(Source text)
Texas A&M University-Commerce and Dallas College are joining forces in a partnership that will provide Dallas College students with convenient options to transition their associate degree studies to a bachelor’s degree from A&M-Commerce.
The institutions signed a memorandum of understanding on Tuesday, April 13 at the Dallas College Richland Campus to mark the beginning of the partnership.
The arrangement—which will see the creation of multiple academies—will allow Dallas area students to save money on tuition, graduate with less debt and stay local to Dallas for the first two years of study.
The announcement comes on the heels of news that A&M-Commerce is expanding into North Dallas, taking over the top two floors at 8750 North Central Expressway, where the university will set up headquarters for its education and business colleges.
(End Source text)
(Exercise data)
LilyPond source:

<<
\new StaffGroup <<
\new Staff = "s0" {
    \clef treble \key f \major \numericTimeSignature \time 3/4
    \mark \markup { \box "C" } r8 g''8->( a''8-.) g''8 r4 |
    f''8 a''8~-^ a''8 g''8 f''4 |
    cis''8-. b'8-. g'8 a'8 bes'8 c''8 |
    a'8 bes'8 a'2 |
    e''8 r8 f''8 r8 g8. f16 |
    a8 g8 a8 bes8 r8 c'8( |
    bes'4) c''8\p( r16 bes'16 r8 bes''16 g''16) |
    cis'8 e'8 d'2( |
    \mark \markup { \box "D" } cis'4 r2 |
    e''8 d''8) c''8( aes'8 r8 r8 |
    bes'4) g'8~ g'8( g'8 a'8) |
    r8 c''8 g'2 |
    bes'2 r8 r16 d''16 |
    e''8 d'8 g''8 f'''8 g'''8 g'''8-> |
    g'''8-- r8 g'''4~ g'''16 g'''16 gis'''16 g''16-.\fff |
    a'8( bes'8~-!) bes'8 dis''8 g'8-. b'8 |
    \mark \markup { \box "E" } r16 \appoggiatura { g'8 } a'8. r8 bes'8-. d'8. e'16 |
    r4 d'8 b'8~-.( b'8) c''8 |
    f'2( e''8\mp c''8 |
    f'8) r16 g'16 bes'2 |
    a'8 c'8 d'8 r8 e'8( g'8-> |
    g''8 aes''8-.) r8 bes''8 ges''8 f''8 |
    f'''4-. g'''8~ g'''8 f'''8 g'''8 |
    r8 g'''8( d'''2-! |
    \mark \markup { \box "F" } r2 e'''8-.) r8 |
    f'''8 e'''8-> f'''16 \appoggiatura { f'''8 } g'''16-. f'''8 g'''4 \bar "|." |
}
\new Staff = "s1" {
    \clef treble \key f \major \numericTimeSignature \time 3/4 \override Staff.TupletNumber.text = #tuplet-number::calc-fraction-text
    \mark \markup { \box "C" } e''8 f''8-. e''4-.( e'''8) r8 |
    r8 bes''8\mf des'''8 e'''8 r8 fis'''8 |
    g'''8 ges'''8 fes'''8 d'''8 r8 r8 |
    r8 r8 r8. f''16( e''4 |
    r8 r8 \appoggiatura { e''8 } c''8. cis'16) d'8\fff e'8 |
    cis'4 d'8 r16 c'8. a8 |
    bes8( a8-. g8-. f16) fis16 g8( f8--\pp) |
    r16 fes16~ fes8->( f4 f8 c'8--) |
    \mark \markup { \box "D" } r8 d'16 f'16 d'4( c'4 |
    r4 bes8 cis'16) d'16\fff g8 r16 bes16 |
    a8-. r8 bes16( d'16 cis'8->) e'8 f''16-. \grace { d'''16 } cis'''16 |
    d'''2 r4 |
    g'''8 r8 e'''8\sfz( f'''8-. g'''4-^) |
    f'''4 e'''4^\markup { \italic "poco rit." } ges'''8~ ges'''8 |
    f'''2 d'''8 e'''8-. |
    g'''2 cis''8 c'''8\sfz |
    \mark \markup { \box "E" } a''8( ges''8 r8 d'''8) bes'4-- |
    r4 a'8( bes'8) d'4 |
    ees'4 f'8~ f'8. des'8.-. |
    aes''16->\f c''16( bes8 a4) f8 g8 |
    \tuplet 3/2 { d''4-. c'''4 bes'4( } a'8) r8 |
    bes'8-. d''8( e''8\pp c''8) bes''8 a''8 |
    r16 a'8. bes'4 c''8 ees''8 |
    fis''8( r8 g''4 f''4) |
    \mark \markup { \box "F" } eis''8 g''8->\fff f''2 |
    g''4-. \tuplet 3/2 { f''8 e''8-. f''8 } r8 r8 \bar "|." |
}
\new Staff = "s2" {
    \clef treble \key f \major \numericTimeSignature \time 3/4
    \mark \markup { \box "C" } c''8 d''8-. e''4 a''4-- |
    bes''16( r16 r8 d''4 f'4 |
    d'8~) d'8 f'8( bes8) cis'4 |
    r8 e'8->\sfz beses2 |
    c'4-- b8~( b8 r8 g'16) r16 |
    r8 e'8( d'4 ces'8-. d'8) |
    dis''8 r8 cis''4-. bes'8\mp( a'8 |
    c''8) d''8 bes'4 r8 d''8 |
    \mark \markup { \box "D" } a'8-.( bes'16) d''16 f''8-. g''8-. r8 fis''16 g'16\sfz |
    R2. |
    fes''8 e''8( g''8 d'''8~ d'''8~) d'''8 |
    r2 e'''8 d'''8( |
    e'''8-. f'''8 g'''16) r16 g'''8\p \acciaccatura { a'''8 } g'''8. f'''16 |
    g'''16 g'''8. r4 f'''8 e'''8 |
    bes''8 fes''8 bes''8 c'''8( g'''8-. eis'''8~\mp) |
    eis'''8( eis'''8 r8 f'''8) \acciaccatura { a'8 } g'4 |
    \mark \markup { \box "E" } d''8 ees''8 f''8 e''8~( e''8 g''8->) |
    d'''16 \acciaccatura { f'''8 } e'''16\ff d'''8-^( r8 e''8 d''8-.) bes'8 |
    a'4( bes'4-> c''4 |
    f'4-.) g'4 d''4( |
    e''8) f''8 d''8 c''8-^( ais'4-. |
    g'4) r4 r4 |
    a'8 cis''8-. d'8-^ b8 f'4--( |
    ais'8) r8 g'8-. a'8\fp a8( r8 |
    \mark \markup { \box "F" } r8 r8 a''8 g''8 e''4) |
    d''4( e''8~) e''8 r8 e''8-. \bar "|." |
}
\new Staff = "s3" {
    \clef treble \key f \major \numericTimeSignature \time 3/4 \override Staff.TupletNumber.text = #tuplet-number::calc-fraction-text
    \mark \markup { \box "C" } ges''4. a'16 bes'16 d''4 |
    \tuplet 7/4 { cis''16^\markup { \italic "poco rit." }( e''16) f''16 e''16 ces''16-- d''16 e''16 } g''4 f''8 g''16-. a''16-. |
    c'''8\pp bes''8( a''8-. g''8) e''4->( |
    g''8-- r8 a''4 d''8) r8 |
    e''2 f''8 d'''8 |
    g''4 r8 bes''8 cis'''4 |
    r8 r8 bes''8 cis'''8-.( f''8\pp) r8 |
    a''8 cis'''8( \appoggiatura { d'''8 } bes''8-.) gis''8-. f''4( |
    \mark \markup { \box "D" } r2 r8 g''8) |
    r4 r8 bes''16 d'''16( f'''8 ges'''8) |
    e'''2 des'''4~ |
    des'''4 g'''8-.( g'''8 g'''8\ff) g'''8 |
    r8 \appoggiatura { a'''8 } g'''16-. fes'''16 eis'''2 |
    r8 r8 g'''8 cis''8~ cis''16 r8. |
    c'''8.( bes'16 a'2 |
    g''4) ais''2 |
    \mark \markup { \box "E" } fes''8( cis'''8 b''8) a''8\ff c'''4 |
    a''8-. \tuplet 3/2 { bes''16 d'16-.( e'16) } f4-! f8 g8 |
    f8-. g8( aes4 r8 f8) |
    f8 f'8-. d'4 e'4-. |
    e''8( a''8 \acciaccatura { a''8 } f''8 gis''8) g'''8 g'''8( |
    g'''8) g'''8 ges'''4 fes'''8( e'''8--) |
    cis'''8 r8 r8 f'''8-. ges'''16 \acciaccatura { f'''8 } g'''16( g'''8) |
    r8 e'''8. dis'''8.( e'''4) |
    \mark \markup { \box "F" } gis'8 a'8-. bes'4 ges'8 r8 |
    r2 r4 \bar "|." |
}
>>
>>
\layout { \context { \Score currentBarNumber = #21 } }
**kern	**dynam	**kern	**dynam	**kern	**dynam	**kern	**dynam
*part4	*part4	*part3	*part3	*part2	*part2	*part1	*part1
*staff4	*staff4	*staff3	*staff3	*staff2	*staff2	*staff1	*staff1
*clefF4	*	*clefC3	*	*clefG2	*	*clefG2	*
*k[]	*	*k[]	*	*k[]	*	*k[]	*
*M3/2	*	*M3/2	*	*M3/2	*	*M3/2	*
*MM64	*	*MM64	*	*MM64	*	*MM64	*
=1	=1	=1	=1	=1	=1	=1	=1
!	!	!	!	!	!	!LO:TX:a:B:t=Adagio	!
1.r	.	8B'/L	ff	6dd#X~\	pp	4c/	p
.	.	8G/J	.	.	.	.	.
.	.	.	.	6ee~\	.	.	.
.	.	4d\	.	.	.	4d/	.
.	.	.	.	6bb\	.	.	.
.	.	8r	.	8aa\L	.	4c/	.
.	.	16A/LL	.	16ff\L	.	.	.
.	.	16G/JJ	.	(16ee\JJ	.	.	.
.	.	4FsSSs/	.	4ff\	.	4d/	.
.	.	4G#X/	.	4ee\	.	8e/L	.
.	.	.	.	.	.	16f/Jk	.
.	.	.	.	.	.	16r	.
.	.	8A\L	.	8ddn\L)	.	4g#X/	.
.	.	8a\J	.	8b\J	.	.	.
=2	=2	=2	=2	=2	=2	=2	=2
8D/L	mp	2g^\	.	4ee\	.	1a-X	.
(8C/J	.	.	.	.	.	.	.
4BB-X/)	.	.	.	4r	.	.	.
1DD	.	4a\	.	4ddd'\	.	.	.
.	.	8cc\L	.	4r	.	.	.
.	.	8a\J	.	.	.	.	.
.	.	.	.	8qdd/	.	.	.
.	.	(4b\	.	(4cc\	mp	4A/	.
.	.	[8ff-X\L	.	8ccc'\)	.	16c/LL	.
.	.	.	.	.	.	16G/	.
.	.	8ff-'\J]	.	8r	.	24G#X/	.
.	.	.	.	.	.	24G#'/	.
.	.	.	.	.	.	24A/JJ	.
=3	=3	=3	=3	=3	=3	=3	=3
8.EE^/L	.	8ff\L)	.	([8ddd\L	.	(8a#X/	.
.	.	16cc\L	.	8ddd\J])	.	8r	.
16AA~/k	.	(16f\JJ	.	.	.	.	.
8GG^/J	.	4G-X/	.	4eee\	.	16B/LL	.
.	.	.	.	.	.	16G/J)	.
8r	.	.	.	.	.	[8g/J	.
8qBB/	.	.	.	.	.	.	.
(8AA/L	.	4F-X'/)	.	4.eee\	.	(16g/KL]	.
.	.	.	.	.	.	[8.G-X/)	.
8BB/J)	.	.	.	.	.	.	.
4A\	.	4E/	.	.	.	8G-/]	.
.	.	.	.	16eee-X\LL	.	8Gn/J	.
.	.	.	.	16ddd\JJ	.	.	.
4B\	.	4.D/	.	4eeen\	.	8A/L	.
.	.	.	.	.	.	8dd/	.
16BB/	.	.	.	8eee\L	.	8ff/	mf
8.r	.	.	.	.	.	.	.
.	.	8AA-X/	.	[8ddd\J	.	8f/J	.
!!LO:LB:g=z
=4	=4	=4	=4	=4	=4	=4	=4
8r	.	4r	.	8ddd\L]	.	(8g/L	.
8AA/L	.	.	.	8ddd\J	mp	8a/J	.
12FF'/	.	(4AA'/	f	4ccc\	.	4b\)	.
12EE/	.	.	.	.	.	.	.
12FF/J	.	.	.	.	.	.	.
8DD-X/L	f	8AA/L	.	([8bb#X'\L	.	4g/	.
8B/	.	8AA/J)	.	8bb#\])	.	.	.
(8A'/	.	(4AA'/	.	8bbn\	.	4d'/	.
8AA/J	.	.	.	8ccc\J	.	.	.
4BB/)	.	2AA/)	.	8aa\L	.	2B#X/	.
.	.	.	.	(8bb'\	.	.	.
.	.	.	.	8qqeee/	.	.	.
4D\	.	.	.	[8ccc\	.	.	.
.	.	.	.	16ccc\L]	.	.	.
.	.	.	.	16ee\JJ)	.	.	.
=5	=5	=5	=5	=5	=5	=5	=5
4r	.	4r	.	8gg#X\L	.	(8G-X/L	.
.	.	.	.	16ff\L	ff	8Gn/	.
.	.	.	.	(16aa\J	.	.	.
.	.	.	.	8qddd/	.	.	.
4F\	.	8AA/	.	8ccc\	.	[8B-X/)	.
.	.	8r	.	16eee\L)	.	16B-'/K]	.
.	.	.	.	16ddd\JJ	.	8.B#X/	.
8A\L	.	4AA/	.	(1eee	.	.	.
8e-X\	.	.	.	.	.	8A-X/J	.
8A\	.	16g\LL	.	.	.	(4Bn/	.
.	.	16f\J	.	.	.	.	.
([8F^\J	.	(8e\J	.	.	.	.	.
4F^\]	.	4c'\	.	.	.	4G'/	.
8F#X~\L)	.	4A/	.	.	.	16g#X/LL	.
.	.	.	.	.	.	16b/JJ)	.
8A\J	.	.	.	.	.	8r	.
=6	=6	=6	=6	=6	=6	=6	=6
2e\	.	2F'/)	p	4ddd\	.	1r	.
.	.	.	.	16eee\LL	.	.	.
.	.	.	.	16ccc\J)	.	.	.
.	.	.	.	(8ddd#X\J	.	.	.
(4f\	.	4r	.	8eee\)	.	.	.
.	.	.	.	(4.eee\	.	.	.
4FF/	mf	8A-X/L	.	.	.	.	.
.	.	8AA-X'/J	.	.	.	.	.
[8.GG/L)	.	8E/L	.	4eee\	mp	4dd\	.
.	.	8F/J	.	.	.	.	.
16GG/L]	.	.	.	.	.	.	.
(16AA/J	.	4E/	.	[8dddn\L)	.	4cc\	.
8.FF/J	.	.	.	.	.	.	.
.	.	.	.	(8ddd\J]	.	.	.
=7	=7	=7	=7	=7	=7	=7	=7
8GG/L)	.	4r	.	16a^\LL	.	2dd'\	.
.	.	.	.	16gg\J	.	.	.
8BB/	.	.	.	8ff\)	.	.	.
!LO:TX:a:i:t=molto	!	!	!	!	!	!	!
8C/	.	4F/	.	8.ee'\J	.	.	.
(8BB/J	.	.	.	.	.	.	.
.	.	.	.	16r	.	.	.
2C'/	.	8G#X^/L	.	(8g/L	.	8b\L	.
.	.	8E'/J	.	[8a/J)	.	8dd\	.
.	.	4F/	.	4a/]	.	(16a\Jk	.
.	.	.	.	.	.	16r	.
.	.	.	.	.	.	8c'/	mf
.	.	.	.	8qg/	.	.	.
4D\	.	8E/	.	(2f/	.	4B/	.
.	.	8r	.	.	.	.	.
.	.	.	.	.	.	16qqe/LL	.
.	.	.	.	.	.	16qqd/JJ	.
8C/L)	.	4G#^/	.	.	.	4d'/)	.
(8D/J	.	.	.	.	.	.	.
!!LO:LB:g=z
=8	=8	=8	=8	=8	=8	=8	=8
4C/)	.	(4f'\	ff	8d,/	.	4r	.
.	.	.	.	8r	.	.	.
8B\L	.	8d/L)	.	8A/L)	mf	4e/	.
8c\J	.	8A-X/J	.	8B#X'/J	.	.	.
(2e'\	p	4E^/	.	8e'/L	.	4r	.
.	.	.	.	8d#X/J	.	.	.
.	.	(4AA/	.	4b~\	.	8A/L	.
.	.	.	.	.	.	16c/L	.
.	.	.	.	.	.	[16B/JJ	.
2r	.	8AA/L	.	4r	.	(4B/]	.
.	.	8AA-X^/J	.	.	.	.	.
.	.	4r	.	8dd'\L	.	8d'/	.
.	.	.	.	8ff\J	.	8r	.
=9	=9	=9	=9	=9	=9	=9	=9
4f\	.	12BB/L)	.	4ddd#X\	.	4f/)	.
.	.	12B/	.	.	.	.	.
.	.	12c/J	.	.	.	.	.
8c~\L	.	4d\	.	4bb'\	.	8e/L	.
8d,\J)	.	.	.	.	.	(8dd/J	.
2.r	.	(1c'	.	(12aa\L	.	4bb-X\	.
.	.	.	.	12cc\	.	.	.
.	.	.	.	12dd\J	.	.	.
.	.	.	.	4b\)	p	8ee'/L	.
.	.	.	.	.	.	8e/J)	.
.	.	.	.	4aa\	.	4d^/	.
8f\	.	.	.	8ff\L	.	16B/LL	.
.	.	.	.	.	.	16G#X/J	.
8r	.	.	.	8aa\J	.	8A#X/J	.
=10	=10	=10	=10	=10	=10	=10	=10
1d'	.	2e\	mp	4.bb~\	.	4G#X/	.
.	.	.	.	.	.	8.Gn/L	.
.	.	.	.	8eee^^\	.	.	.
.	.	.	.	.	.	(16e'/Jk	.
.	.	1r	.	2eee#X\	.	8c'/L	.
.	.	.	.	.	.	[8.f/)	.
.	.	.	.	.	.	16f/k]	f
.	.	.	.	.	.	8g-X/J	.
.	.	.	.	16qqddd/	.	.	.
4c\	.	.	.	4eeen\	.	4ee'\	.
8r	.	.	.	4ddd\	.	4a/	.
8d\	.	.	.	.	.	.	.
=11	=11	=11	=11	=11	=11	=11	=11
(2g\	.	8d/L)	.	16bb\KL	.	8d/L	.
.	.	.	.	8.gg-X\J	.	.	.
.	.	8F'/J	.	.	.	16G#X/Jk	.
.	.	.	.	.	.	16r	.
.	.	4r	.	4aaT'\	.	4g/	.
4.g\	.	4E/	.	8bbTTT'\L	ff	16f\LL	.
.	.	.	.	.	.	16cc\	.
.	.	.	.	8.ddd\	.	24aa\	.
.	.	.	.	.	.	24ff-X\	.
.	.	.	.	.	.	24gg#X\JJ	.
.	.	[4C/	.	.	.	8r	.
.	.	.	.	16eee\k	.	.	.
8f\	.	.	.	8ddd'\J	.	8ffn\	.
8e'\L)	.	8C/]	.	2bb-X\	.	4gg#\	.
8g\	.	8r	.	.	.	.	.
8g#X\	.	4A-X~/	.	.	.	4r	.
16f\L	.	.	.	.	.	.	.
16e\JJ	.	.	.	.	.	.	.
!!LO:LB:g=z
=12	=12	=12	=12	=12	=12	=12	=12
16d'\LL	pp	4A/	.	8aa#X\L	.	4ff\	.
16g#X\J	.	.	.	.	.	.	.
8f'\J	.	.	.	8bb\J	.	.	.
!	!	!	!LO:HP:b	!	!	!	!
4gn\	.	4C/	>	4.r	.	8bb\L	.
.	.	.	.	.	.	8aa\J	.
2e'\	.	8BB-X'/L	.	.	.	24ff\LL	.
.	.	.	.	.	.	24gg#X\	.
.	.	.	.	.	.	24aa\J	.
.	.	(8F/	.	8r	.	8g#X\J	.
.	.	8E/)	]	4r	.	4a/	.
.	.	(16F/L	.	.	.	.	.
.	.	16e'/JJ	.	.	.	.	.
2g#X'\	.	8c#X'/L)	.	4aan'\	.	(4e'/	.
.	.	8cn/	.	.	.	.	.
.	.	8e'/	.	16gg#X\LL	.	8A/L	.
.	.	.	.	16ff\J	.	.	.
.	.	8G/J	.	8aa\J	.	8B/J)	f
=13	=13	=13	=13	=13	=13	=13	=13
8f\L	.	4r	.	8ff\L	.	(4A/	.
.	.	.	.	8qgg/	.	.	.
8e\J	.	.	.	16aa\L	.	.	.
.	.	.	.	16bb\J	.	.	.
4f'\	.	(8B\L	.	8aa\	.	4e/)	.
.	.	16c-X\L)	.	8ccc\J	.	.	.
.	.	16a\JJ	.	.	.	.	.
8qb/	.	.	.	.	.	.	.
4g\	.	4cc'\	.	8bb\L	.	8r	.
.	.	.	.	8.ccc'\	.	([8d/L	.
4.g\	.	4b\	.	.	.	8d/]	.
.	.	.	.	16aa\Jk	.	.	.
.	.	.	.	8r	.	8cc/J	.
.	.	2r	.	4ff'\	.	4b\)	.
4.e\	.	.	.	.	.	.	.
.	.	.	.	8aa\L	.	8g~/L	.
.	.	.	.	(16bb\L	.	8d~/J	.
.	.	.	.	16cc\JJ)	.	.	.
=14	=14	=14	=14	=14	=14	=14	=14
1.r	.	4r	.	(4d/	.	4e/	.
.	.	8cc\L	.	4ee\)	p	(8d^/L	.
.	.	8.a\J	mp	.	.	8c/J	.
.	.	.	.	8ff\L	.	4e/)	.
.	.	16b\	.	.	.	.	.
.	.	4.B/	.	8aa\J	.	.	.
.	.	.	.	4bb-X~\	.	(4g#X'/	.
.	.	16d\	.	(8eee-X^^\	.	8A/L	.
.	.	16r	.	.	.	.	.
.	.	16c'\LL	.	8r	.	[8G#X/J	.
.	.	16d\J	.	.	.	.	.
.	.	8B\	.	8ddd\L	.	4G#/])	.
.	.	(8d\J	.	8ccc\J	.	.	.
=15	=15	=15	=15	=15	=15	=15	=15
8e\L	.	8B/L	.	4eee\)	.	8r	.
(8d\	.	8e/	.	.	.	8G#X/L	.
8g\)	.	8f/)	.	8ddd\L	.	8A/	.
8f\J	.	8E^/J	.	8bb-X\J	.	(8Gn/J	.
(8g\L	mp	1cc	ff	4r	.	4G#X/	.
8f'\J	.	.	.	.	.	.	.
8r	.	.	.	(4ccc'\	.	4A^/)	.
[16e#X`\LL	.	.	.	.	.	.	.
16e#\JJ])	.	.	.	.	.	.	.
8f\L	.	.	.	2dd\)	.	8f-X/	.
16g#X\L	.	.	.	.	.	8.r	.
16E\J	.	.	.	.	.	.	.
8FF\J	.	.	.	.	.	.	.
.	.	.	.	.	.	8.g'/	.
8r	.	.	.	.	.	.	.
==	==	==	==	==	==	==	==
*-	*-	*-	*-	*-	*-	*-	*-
(End Exercise data)
Task directions
Please copy the entire announcement about the A&M-Commerce and Dallas College partnership word for word.

Task answer
Texas A&M University-Commerce and Dallas College are joining forces in a partnership that will provide Dallas College students with convenient options to transition their associate degree studies to a bachelor’s degree from A&M-Commerce.
The institutions signed a memorandum of understanding on Tuesday, April 13 at the Dallas College Richland Campus to mark the beginning of the partnership.
The arrangement—which will see the creation of multiple academies—will allow Dallas area students to save money on tuition, graduate with less debt and stay local to Dallas for the first two years of study.
The announcement comes on the heels of news that A&M-Commerce is expanding into North Dallas, taking over the top two floors at 8750 North Central Expressway, where the university will set up headquarters for its education and business colleges.